Soul City Wanderer reveals the story of one of the greatest museum exhibits to never see the light of day: a football shirt.
In 2010, the British Museum in conjunction with BBC Radio 4, launched a joint project entitled A History of the World in 100 Objects. The radio series was written and presented by British Museum director Neil MacGregor.
In actual fact, the original project comprised 99 objects. MacGregor wanted to leave the last spot blank in order for it to be decided by a public vote.
There were five items that made it to the shortlist. One of them, and one of MacGregor’s favourites, was the football shirt of the Chelsea player Didier Drogba, which he wore when the club won the Premier League title that year.
Unfortunately, the public got the completely wrong end of the stick, and MacGregor was inundated with complaints from furious fans of other football teams who thought that their favourite player should have been nominated for this ‘honour’. The media, too, was none too impressed. In the end, the 100th object selected was a solar-powered lamp.

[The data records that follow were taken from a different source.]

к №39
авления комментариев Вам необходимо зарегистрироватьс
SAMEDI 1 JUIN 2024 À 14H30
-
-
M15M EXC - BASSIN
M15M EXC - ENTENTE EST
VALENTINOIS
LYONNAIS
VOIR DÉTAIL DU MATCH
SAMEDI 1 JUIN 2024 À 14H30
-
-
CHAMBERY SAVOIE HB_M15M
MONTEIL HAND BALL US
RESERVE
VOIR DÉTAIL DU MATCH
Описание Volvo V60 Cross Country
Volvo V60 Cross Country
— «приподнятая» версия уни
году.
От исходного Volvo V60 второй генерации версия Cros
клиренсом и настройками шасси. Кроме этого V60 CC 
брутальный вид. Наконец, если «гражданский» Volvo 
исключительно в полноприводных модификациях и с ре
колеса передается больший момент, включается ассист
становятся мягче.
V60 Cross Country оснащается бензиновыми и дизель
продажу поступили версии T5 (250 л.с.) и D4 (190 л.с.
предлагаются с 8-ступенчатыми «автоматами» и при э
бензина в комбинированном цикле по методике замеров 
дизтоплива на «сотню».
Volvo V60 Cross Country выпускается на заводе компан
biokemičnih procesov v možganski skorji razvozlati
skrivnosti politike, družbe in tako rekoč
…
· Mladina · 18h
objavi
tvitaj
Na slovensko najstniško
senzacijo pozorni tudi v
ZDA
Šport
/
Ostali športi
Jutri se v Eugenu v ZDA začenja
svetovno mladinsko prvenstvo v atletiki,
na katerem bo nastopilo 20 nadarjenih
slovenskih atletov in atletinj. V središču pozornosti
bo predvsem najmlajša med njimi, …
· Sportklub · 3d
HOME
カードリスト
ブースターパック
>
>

Didier Drogba’s Chelsea shirt was a lost opportunity for a great museum exhibit. Think about it (which the public voters obviously didn’t): here was an item of clothing created for the most popular pastime in the world. It was made in China, by a German-owned company, and sponsored by a Korean electronics firm. It was worn by a man from the Ivory Coast in Africa, who grew up in France, and was now living in London. He was playing for a club who had just been crowned champions of England, which was managed by an Italian, administered by an American and owned by a Russian.
And, it was modern. It was ‘now’. Was there ever an exhibit that could have encompassed a ‘world object’ to such a degree?